| PROBLEM TO SOLVE |
Your job is to return every line of the listing holding the string "fries".

============

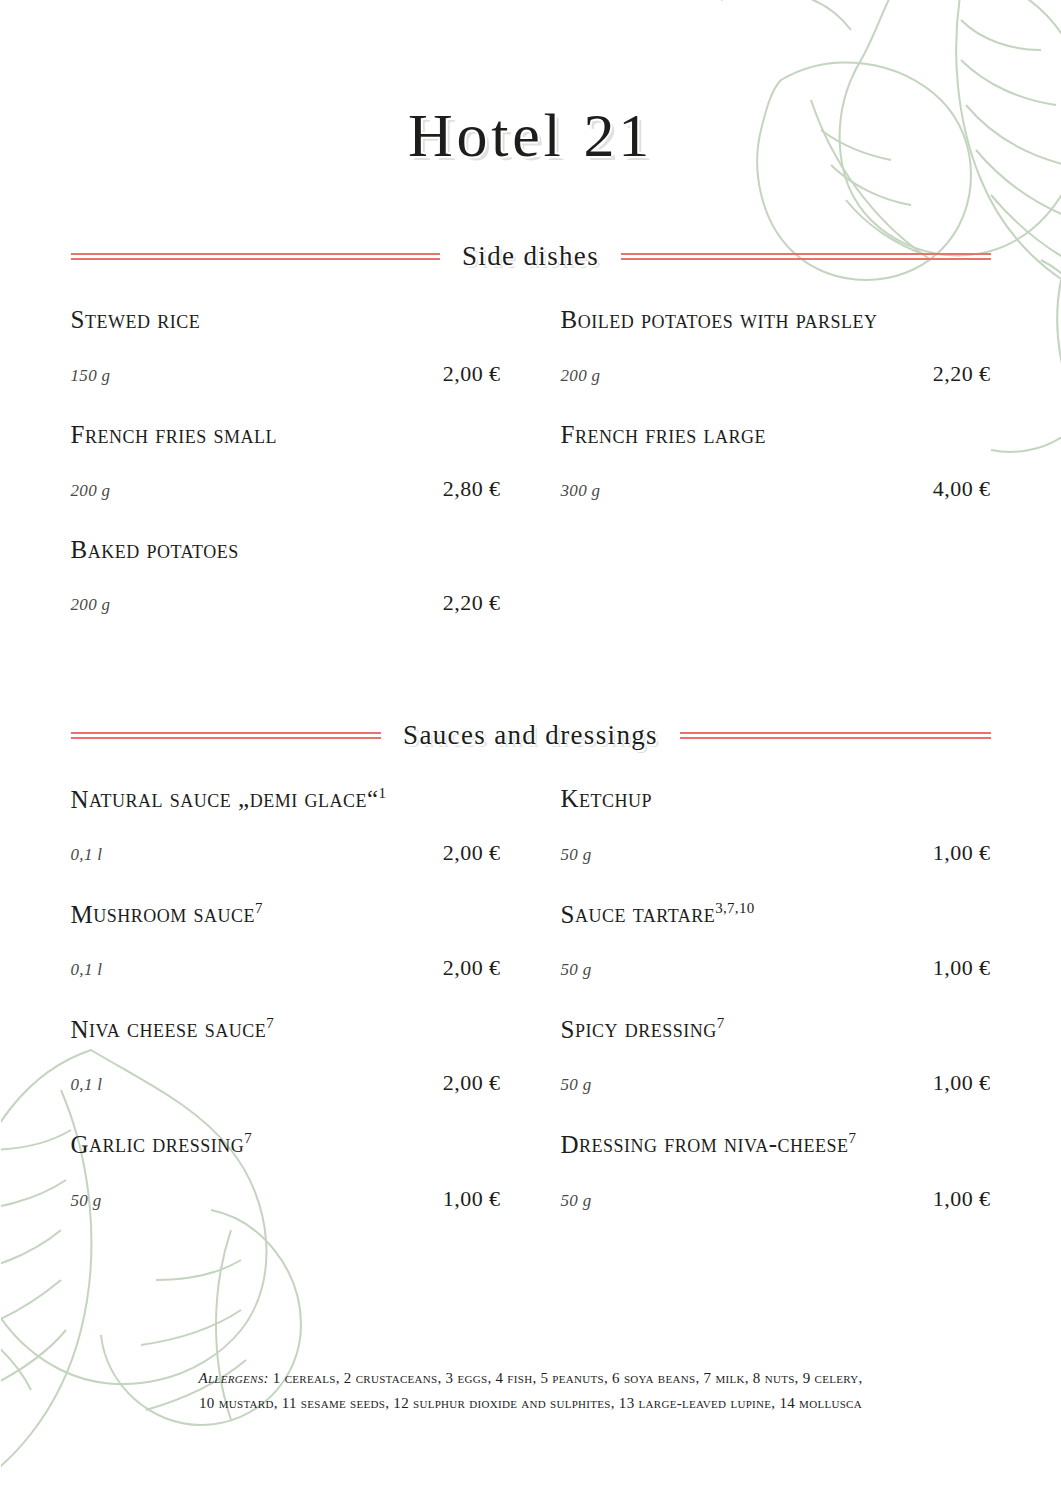Hotel 21
Side dishes
Stewed rice
150 g 2,00 €
Boiled potatoes with parsley
200 g 2,20 €
French fries small
200 g 2,80 €
French fries large
300 g 4,00 €
Baked potatoes
200 g 2,20 €
Sauces and dressings
Natural sauce „Demi glace“1
0,1 l 2,00 €
Ketchup
50 g 1,00 €
Mushroom sauce7
0,1 l 2,00 €
Sauce tartare3,7,10
50 g 1,00 €
Niva cheese sauce7
0,1 l 2,00 €
Spicy dressing7
50 g 1,00 €
Garlic dressing7
50 g 1,00 €
Dressing from Niva-cheese7
50 g 1,00 €
Allergens: 1 cereals, 2 crustaceans, 3 eggs, 4 fish, 5 peanuts, 6 soya beans, 7 milk, 8 nuts, 9 celery,
10 mustard, 11 sesame seeds, 12 sulphur dioxide and sulphites, 13 large-leaved lupine, 14 mollusca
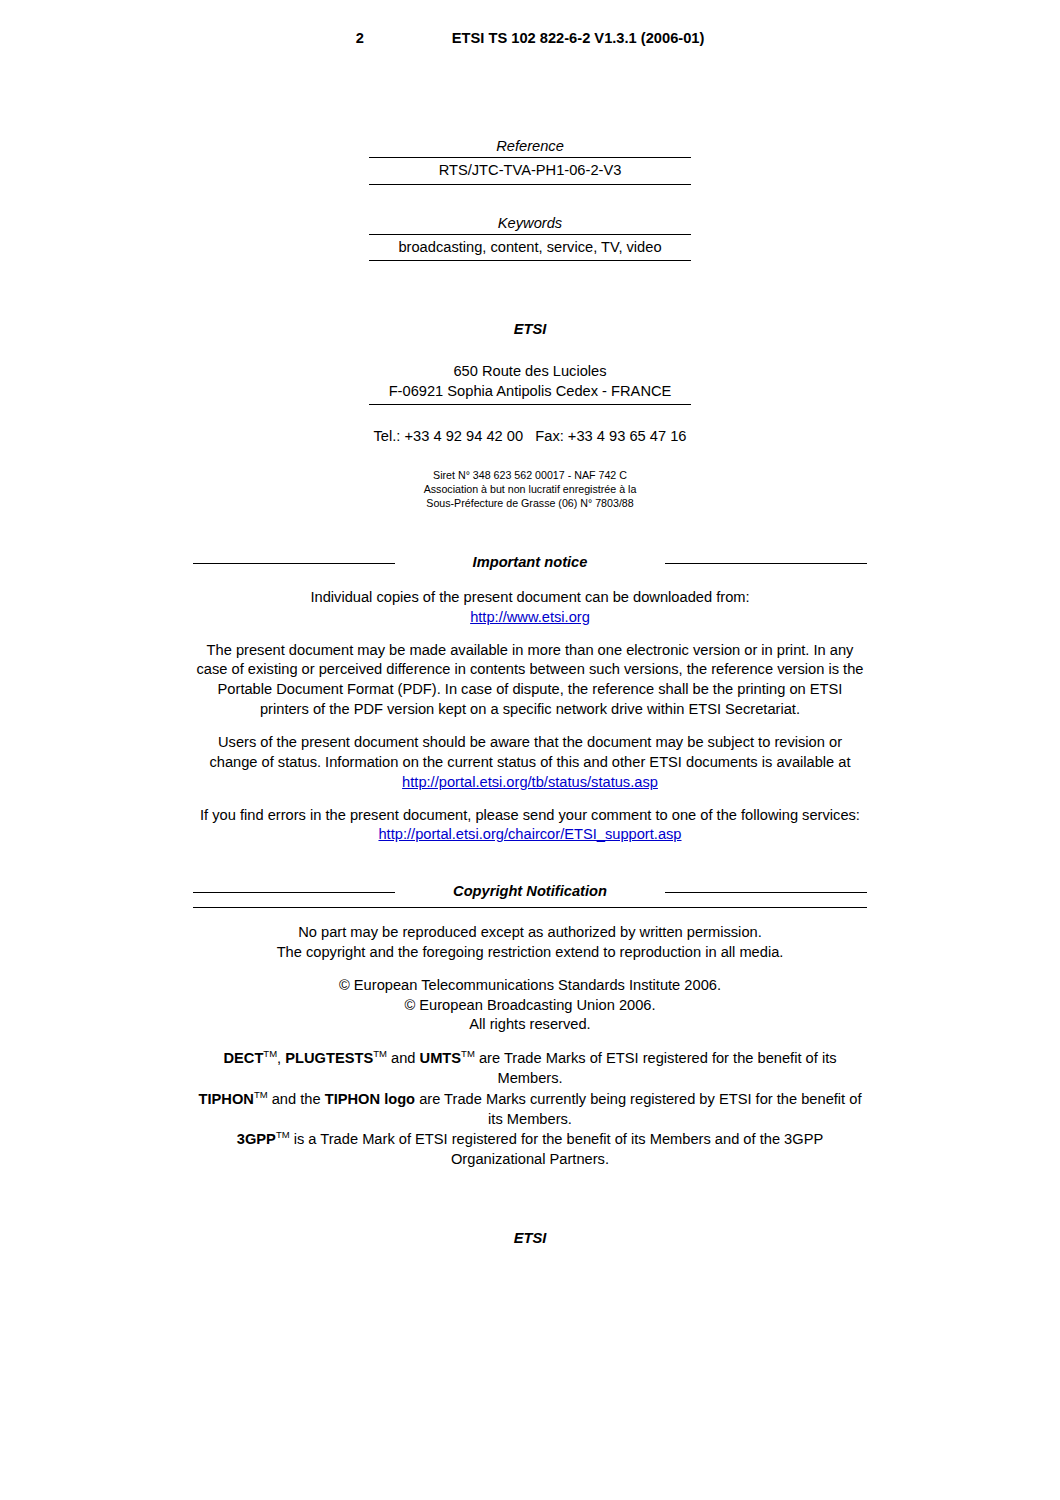2 ETSI TS 102 822-6-2 V1.3.1 (2006-01)
Reference RTS/JTC-TVA-PH1-06-2-V3
Keywords broadcasting, content, service, TV, video
ETSI
650 Route des Lucioles F-06921 Sophia Antipolis Cedex - FRANCE
Tel.: +33 4 92 94 42 00 Fax: +33 4 93 65 47 16
Siret N° 348 623 562 00017 - NAF 742 C
Association à but non lucratif enregistrée à la
Sous-Préfecture de Grasse (06) N° 7803/88
Important notice
Individual copies of the present document can be downloaded from:
http://www.etsi.org
The present document may be made available in more than one electronic version or in print. In any case of existing or perceived difference in contents between such versions, the reference version is the Portable Document Format (PDF). In case of dispute, the reference shall be the printing on ETSI printers of the PDF version kept on a specific network drive within ETSI Secretariat.
Users of the present document should be aware that the document may be subject to revision or change of status. Information on the current status of this and other ETSI documents is available at
http://portal.etsi.org/tb/status/status.asp
If you find errors in the present document, please send your comment to one of the following services:
http://portal.etsi.org/chaircor/ETSI_support.asp
Copyright Notification
No part may be reproduced except as authorized by written permission.
The copyright and the foregoing restriction extend to reproduction in all media.
© European Telecommunications Standards Institute 2006.
© European Broadcasting Union 2006.
All rights reserved.
DECTTM, PLUGTESTSTM and UMTSTM are Trade Marks of ETSI registered for the benefit of its Members.
TIPHONTM and the TIPHON logo are Trade Marks currently being registered by ETSI for the benefit of its Members.
3GPPTM is a Trade Mark of ETSI registered for the benefit of its Members and of the 3GPP Organizational Partners.
ETSI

============

| RESPONSE TO THIS EXERCISE |
French fries small
French fries large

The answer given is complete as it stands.